To get to the main highway from the funeral parlor travelling from the city and state where we/she lived for so long to the hometown area/state where she would be buried, we had to go to a road widened many times to accommodate growing neighborhoods and traffic. Access required a right turn and a sharp somewhat long descent onto a ramp, a half cloverleaf, and onto the roadway.


Daughter and I were mostly silent as we followed the hearse. Two remaining family members there for one another as we'd been through one death and now travelling for a second time the familiar but unwelcome road of final departure from this earth and life together.


Following closely, emergency lights flashing to let others know we were with the hearse. No sign on the car that we were a "funeral". Just the three of us as we'd been for so long during Mom's journey with Lewy Body Dementia. Others came in and out of our life but we three were the "warriors" who suffered, endured and tried to overcome the effects of yet another life challenge to our family.


Moving in unison with the hearse, we both began to edge onto the roadway leading to the final highway journey taking us to where Mom would rest.


From our left we caught sight of the largest and most magnificent hawk, even more impressive in size than the one who visited regularly after my husband's death, flying on a downward path that brought it directly over the hearse from one side to the other within inches of the top. A dip of one wing was visible as we watched this amazing final tribute.


This unexpected, silent and quick appearance was followed by what seemed like a disappearance almost into thin air. Daughter and I were both amazed and each questioned the other about what we saw.


It was real. It was amazing.


The day before, visiting with my second son and his family at the hotel where they were staying, I shared the story with my oldest granddaughter, who'd just turned thirteen, about the consistent visits by a hawk to our home


When we were at the church before saying goodby, my grand-daughter turned to me and said, "Nana, I saw two hawks when we were driving here. They seemed to follow us for a long time."  I told her Great Grandma and Dad were watching over them now, together, as Grandpa did for so long by himself. Then, we shared the "fly over/salute" given Great Grandma by the single massive hawk on our way to the church.

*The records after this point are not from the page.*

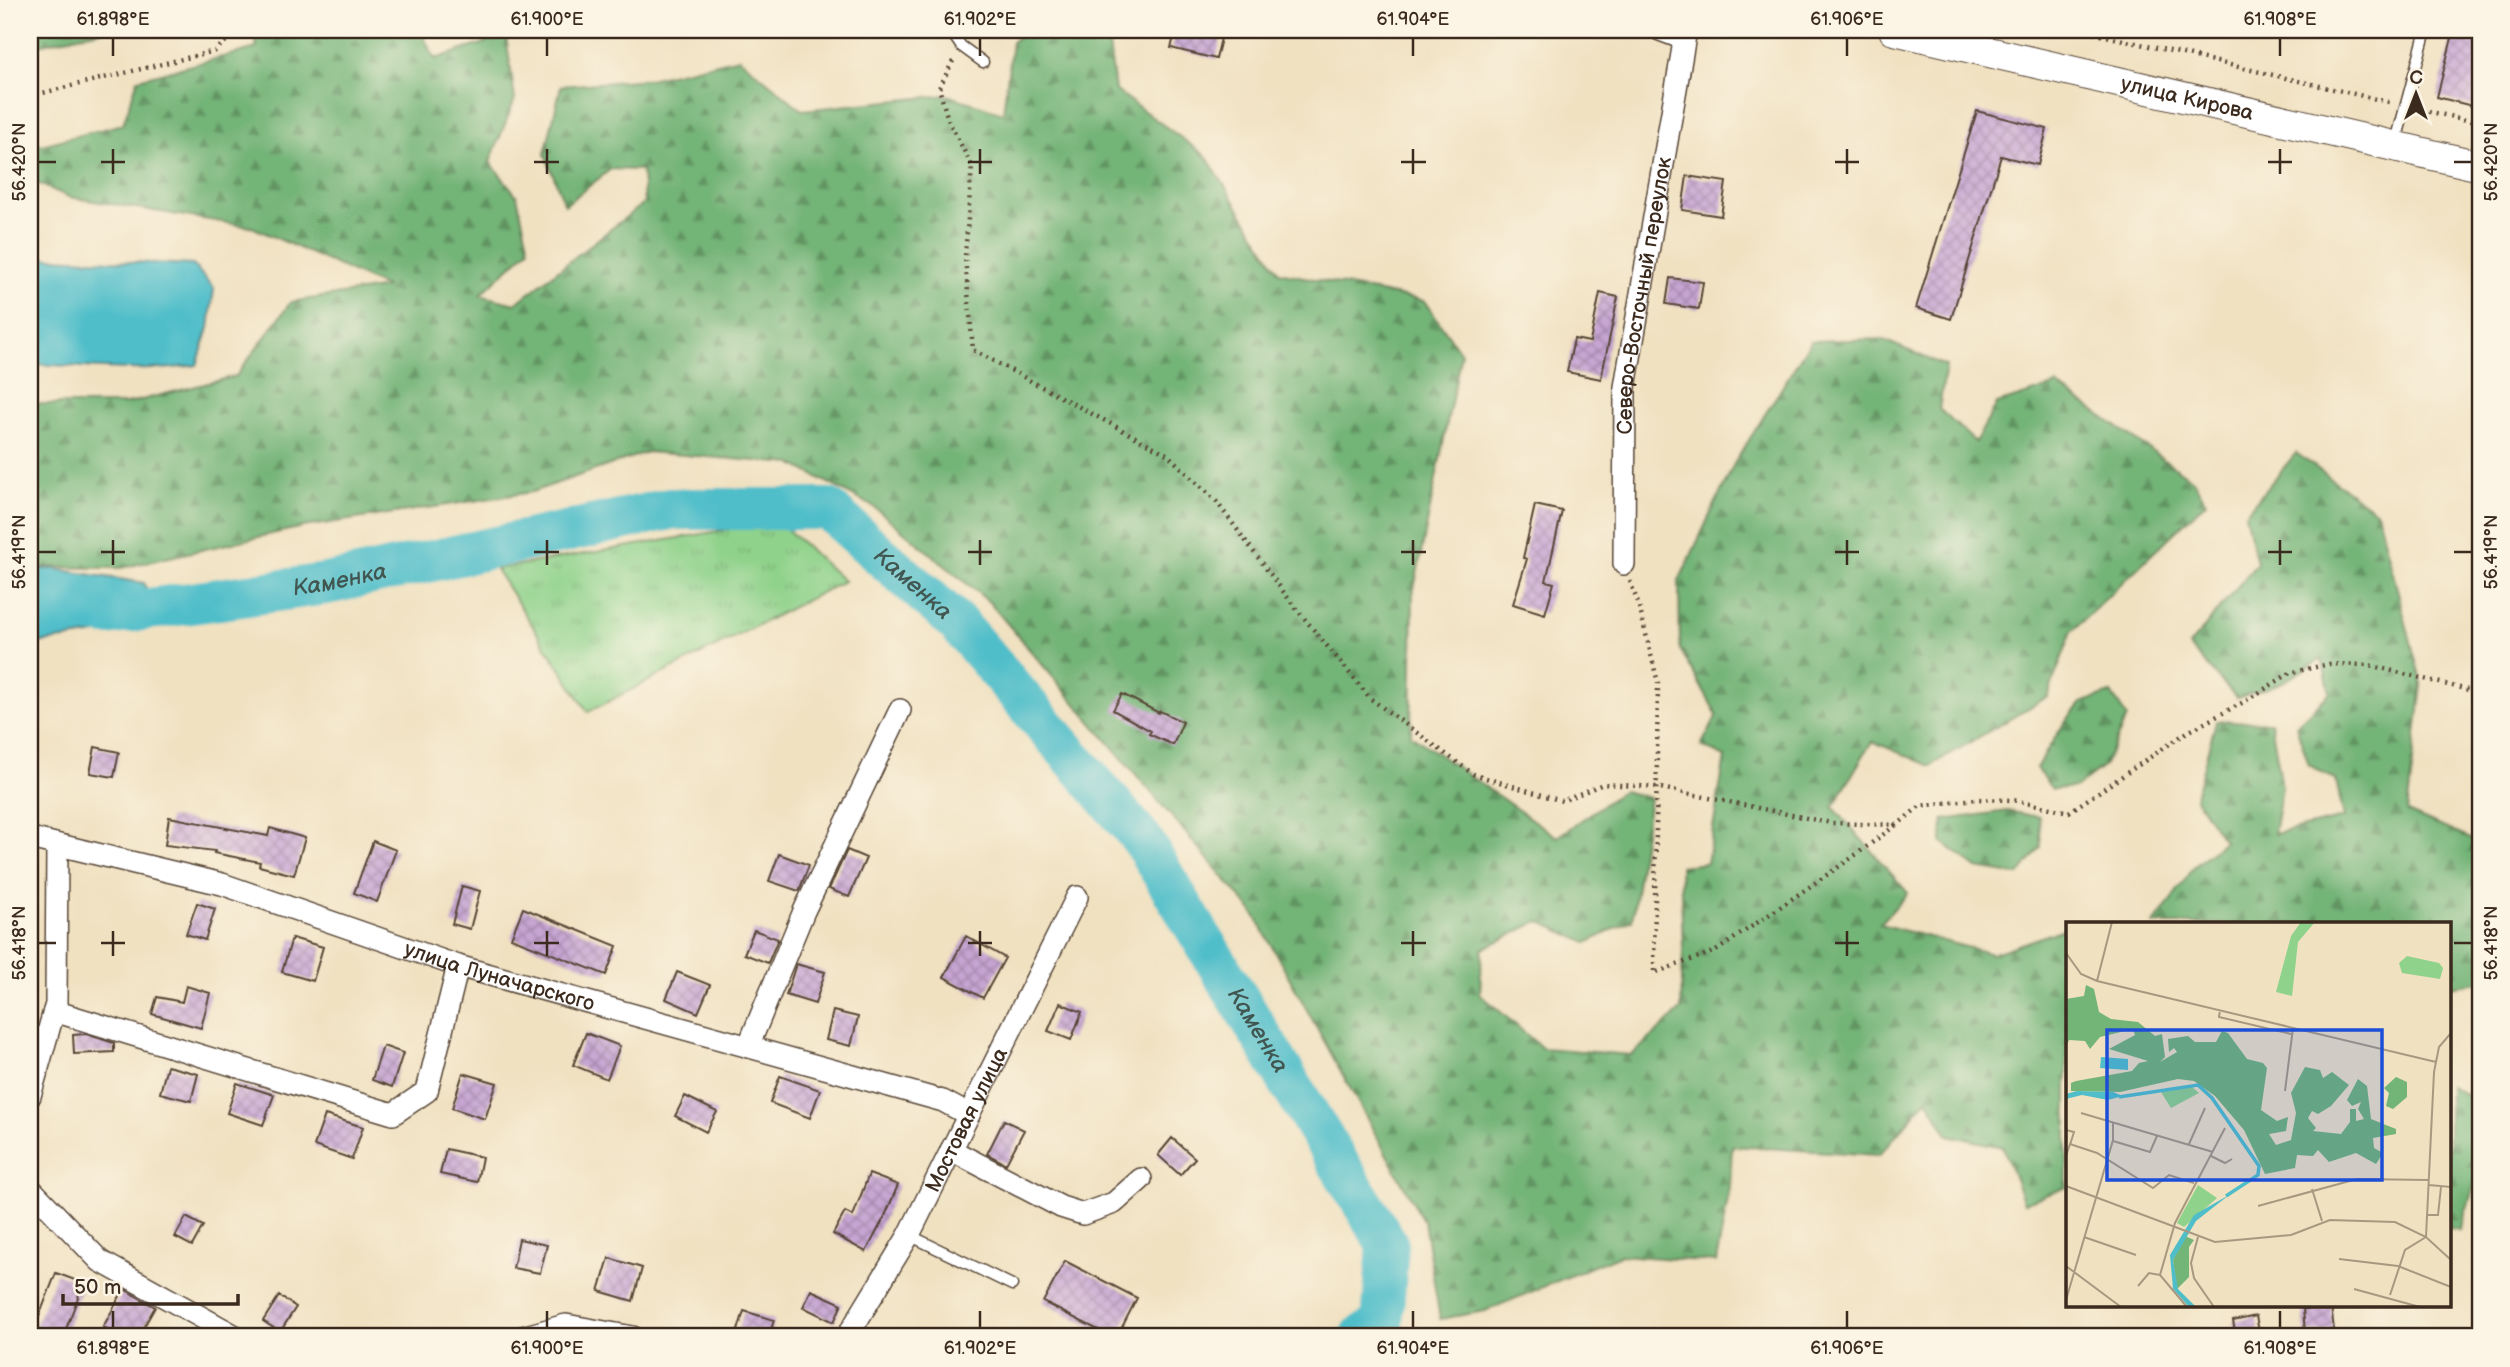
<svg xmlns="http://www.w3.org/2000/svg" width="2510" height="1367" viewBox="0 0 2510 1367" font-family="'Balsamiq Sans',sans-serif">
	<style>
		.grass { fill: url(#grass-tufts); stroke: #657e54; stroke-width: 2 }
		.forest { fill: url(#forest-firs); stroke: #576f4a; stroke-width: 2 }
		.water { fill: #50bec9; stroke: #467474; stroke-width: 2 }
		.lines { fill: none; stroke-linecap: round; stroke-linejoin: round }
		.river { stroke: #50bec9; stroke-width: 42 }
		.building { fill: url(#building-cross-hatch) }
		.lane-casing { stroke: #564536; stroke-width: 13 }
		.street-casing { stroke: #564536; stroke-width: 24 }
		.secondary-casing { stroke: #564536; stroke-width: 32 }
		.path { stroke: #564536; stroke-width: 4.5; stroke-dasharray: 2 5; stroke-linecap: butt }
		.lane { stroke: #fff; stroke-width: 10 }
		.street { stroke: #fff; stroke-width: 21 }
		.secondary { stroke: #fff; stroke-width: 30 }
		.ticks { fill: none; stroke: #3b2a1e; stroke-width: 2.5 }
		.labels { text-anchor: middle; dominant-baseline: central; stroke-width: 5; stroke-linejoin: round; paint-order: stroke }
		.street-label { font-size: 21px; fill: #3b2a1e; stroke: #fcf5e5 }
		.water-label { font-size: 23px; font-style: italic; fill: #415651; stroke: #fcf5e5 }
		.inset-river { fill: none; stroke: #50bec9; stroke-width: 3.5 }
		.inset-road { fill: none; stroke: #a89880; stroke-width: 2 }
		.view { fill: #1d4ed8; fill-opacity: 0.15; stroke: #1d4ed8; stroke-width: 3.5 }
		.inset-edge { fill: none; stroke: #3b2a1e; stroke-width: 3.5 }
		.neatline { fill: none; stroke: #3b2a1e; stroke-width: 2.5 }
		.ticks-label { font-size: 18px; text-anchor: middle; fill: #3b2a1e }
	</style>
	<defs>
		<pattern id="grass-tufts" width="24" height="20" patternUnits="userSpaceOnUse" patternTransform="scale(1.75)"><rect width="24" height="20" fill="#8fd28b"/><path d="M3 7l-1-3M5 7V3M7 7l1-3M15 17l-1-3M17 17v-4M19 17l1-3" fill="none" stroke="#7cb478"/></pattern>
		<pattern id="forest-firs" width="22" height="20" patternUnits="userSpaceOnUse" patternTransform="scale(1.75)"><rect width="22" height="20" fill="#73b477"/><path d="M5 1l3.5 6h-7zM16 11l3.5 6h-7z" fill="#609361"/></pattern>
		<pattern id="building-cross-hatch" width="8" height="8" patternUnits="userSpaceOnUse" patternTransform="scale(1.75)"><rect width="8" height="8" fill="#c7a5d3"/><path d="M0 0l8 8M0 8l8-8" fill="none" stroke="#a387ab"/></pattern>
	</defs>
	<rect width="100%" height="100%" fill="#fcf5e5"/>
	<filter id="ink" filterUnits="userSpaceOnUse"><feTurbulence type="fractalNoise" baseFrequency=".0143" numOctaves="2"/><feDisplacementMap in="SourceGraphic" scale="14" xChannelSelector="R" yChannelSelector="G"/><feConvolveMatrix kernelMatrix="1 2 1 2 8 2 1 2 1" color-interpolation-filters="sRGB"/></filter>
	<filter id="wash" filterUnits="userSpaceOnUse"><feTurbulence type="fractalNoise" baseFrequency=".00686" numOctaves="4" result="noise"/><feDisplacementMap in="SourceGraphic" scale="28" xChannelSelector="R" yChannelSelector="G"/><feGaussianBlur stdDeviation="1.57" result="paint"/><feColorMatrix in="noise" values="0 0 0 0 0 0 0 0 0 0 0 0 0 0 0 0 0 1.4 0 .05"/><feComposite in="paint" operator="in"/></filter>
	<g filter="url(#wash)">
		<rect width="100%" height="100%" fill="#f0e1c1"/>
		<path class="grass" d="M778,521l66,60 -256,131 -92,-143z"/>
		<path class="forest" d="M30,30h74l-74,17z
			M253,30h167l15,29 71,-23 9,63 -25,63 27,34 12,53 -49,46 35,9 129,-101 -2,-33 -31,-1 -46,36 -20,-51 16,-68 88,-7 90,-21 63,52 145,-15 56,18 9,-71 15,-12h80l8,60 91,66 73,116 145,29 37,52 -48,241 -2,141 146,102 66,-46 27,7 -18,122 -45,23 -48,-22 -57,28 -2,45 62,54 90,7 49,-45 2,-62 -3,-82 27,-3 18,-106 -24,-11 16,-31 -37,-66 -1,-68 55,-117 77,-123 70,-2 65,27 -7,43 36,33 22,-38 60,-19 136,95 13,22 -134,129 -25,66 -117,69 -58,-25 -39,66 75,86 -28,31 112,30 75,-26v259l-43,16 -21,-56 -55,-12 -21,-36 -48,56 -147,-9 -2,42 -14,74 -96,-7 -135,56 -45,8 -16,-97 -171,-310 -264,-310 -115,-95 -81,-43 -146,-12 -115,40 -229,35 -182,41 -91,-1v-163h96l110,-28 55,-74 95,-15 -134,-60 -183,-30 -39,-17v-19l4,-14 89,-23 15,-45 119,-31z
			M2296,453l81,59 45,172 -15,128 73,31v139l-31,5v-63h-295l41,-58 29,-25 -29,-43 21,-77 55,1 11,65 -8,47 70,-16 -8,-38 -27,-15 -13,-40 34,-32 -8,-34 -41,24 -44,15 -48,-52 68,-83 -12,-49z
			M2111,693l16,24 -23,49 -27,21 -25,2 -16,-21 29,-46 16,-19z
			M2007,811l32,6 2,30 -22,28 -42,-7 -35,-26 1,-22z
			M2449,1086l31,15v66l-20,63 -11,-2z"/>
		<path class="water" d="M30,257l163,8 21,23 -5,40 -12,37c-54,9 -112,1 -167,-1z
			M30,569h25l89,14 9,25 -4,18 -119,18z"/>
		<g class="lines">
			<path class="river" id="s1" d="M30,605l76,10 220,-31 344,-75h158l130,115 183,214 247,407 -6,79 -22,13"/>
		</g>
		<g id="blocks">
			<path class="building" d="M1176,30h47l-7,29 -45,-11z
				M2454,30h26v78l-43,-11z
				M1977,111l70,18 -9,36 -37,-9 -50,163 -35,-11z
				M1687,176l39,6 -5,34 -39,-6z
				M1670,278l33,4 -4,27 -33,-5z
				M1600,293l18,4 -17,82 -34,-7 7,-33 16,3z
				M1535,505l27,6 -16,70 8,2 -9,31 -32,-10 14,-45 -4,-1z
				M1122,694l37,19 1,-2 23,11 -10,23 -24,-11 2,-3 -38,-21z
				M95,747l24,5 -5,25 -24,-4z
				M169,817l99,19 2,-8 35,10 -11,37 -35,-9 1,-4 -46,-9 1,-2 -50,-6z
				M373,841l23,9 -19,52 -23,-9z
				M847,850l19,8 -17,39 -20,-8z
				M779,854l30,11 -10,26 -30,-10z
				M462,886l18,5 -10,38 -18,-5z
				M197,903l18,6 -10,31 -19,-6z
				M523,908l94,38 -11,29 -95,-37z
				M754,930l24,9 -10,24 -24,-9z
				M966,936l39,22 -22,40 -39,-21z
				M292,938l31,9 -10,34 -31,-9z
				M796,964l29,8 -10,32 -29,-9z
				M677,972l33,13 -12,28 -32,-14z
				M186,986l24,7 -9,35 -49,-14 5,-17 25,5z
				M1060,1003l22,9 -11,28 -23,-9z
				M833,1011l25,6 -7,29 -25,-6z
				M586,1033l34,13 -13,33 -34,-14z
				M86,1034l28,9v9l-40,2 -1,-19z
				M383,1046l20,7 -11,34 -20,-7z
				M167,1066l31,8 -7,27 -31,-8z
				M463,1073l34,10 -12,36 -33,-11z
				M780,1076l40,14 -10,28 -40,-15z
				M237,1083l37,12 -11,30 -36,-12z
				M685,1096l32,16 -11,20 -31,-16z
				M325,1115l38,12 -11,32 -38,-13z
				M1004,1120l20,10 -18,34 -19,-10z
				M1172,1138l23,20 -15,17 -22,-20z
				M446,1149l36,8 -5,25 -37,-8z
				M869,1174l29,11 -13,31 -19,36 -33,-18 12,-22 8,4z
				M186,1217l17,9 -11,20 -17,-9z
				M519,1239l28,6 -7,28 -27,-5z
				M609,1258l33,10 -9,33 -34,-10z
				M1065,1261l72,37 -20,39h-5l-69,-35z
				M56,1273l27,10 -6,17 -14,37h-32z
				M124,1289l31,18 -17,30h-16l-19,-10z
				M811,1290l31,14 -8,18 -31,-15z
				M279,1296l17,11 -16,25 -17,-11z
				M2331,1306l3,24 -29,3 -2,-24z
				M744,1311l30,9 -5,17h-33z
				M2256,1316l4,21h-24l-3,-16z"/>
		</g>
	</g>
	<g filter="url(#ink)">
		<use href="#blocks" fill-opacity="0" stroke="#564536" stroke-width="2"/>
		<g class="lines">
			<g class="lane-casing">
				<path id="lane" d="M952,30v3l9,13 22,16
					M2395,145l31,-115
					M909,1235l103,50"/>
			</g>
			<g class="street-casing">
				<g id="street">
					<path d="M1660,30l24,9"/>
					<path id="s2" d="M1624,564l1,-177 61,-357"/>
					<path id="s3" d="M30,838l192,46 236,82 485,135 26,14"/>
					<path d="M54,1011l339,103 34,-23 31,-125"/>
					<path d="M748,1047l56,-136 96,-201"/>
					<path d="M30,1096l26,-92 1,-158"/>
					<path d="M951,1150l110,57 22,7 31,-11 27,-24"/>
					<path d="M30,1188l70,73 137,76"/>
					<path d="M522,1337l44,-12 67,12"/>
					<path id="s4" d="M847,1337l62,-102 168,-338"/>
				</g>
			</g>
			<g class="secondary-casing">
				<g id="secondary">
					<path id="s5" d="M1894,30l586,136"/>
				</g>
			</g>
			<path class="path" d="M2080,30l313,73
				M953,61l-14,27 9,32 24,46 -7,91 8,93 194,104 49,47 78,105 77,93 102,75 89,27 41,-17 53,3 175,36 66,2 23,-19 56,-7 37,1 56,12 117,-79 63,-34 41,-26 39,-9 40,1 111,28
				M30,96l185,-45 23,-21
				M2422,110l58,13
				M1630,581l9,25 19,77 -4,290 62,-22 134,-92 46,-34"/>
			<use href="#lane" class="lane"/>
			<use href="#street" class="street"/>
			<use href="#secondary" class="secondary"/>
		</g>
	</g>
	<path class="ticks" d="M113,38v18M547,38v18M980,38v18M1413,38v18M1847,38v18M2280,38v18M113,149v25M547,149v25M980,149v25M1413,149v25M1847,149v25M2280,149v25M38,162h18M101,162h24M534,162h25M968,162h24M1401,162h25M1835,162h24M2268,162h24M2454,162h18M113,540v25M547,540v25M980,540v25M1413,540v25M1847,540v25M2280,540v25M38,552h18M101,552h24M534,552h25M968,552h24M1401,552h25M1835,552h24M2268,552h24M2454,552h18M113,931v25M547,931v25M980,931v25M1413,931v25M1847,931v25M38,943h18M101,943h24M534,943h25M968,943h24M1401,943h25M1835,943h24M2454,943h18M113,1311v17M547,1311v17M980,1311v17M1413,1311v17M1847,1311v17M2280,1311v17"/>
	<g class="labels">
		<g class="street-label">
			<text stroke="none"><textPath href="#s5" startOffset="301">улица Кирова</textPath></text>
			<text stroke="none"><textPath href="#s2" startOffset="270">Северо-Восточный переулок</textPath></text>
			<text stroke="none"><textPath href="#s3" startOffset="490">улица Луначарского</textPath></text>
			<text stroke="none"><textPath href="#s4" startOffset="248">Мостовая улица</textPath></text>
		</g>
		<g class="water-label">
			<text stroke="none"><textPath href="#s1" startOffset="313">Каменка</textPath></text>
			<text stroke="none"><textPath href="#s1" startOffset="922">Каменка</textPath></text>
			<text stroke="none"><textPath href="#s1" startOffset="1489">Каменка</textPath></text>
		</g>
	</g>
	<g transform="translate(2066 922)">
		<rect width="385" height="385" fill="#f0e1c1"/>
		<path d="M126,165l7,6 -28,15 -10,-16z" fill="#8fd28b"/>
		<path d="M20,63l8,4 5,23 12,7 27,3 17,14 7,-2 3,23 -5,5 17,-10 -3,-4 -5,4 -1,-13 20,-3 7,6h21l6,-11 6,2 19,26 16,4 4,5 -6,42 16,11 11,-4 -2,14 -17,3 7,11 15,-5 5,-27 -5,-20 14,-26 15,3 3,8 9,-6 17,13 -18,21 -13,8 -6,-3 -4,7 8,10 -3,3 28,3 9,-12v-13h6v12l8,-2 -6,-10 3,-7 -9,4 -5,-6 11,-21 9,7 4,33 25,10v5l-23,4 1,10 9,5 -7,11 -20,-11 -27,9 -11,-12 -5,6 -16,-1 -2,13 -30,6 -21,-44 -29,-34 -21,-15 -16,-2 -58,13 -49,-1v-8l5,-2 56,-10 7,-8 9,-2 -39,-12 26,-14 -2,-6 -33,8 -10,12 -5,-8 -16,-1 -3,7v-48l18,-3zM330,155l11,5v15l-14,12 -7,-3 3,-13 -5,-5zM119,314l9,4 -5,7v30l-12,12 -4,-29z" fill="#73b477"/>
		<path d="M235,0h14l-17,20 -6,54 -16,-4 15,-56zM341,34l32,7 4,5 -3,11 -38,-6 -3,-10zM132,263l19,13 -33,29 -7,-4z" fill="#8fd28b"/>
		<path d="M35,135l27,2v11l-28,-2zM11,169l36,1 10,4 -15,4 -26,-5 -16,4v-5zM163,273l-33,26 -23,39 5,29 18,18h-7l-16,-18 -3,-34 24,-40z" fill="#50bec9"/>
		<path class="inset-river" d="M53,175l79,-12 14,13 47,68 -1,9 -32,21"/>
		<path class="inset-road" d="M0,31l15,21 16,7 339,81M31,59l15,-59M154,88l-1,7 72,17M219,169l8,-63M15,191l132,39M0,208l8,2 -4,13M47,219l37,11 7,-16M123,222l16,-36M0,234l4,-12 27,9 56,35 16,-13 25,8M145,234l14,7 7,-4M363,263l22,2M0,264l149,56 76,-7 39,-15 65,2 31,15 25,23M246,267l10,32M192,284l99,-27 72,1M361,293h11l3,-28M18,315l52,18M132,315l-7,26 3,15 20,29M360,315l8,-165 5,-25 12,-14M273,337l59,7 53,21M0,344l55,41M72,364l11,-13 11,2M288,367l66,18M324,373l15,-45 21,-13M0,378l47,-160v-18M121,385l-27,-32 15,-52 50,-95"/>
		<path class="view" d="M41,108h275v150h-275z"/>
		<rect width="385" height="385" class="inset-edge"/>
	</g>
	<rect width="2510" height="1367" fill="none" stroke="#fcf5e5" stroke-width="77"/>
	<g transform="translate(2416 94)" stroke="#fcf5e5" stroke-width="5" paint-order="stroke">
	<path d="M0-5L12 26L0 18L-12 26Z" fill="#3b2a1e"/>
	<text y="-10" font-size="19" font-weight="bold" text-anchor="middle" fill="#3b2a1e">С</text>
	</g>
	<path d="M63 1294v10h175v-10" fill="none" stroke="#3b2a1e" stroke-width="3.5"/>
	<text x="74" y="1294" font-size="21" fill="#3b2a1e" stroke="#fcf5e5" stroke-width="5" paint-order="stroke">50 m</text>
	<rect x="38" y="38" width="2434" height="1290" class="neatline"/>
	<g class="ticks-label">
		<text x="113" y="25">61.898°E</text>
		<text x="547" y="25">61.900°E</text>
		<text x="980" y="25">61.902°E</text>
		<text x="1413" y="25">61.904°E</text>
		<text x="1847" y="25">61.906°E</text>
		<text x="2280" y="25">61.908°E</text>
		<text transform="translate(19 162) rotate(-90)" y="6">56.420°N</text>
		<text transform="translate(2491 162) rotate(-90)" y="6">56.420°N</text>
		<text transform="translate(19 552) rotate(-90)" y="6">56.419°N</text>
		<text transform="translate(2491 552) rotate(-90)" y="6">56.419°N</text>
		<text transform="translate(19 943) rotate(-90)" y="6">56.418°N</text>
		<text transform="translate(2491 943) rotate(-90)" y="6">56.418°N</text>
		<text x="113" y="1354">61.898°E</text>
		<text x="547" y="1354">61.900°E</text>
		<text x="980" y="1354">61.902°E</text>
		<text x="1413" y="1354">61.904°E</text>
		<text x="1847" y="1354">61.906°E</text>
		<text x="2280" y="1354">61.908°E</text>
	</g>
</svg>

Now there are four generations of women following in one another's footsteps. This great grand-daughter like her grandmother (her Nana), her Nana's mother and her great-great grandmother all carry the same name. Not always as a first name but definitely as a "namesake". All shouldered what life gave them putting family first. Character and integrity important in their lives.


I look forward to how she'll carry forward the legacies of the women she's named after. I look forward to how life and love will mold her and make her the person her daughter, grand-daughter and great grand-daughter will someday share stories about. 


Mom is in my thoughts a lot these days. Especially today, being Mother's Day, as well as yesterday, the third month anniversary of her departure from this life.


Love. Hope. Faith.


Memories of Mother's Day and other holidays, joys and even some sorrows, challenges faced and overcome and even tragedies that only time could repair or replace.


Each day we write our life's story. Today and tomorrow are filled with opportunity and the prospect of another day.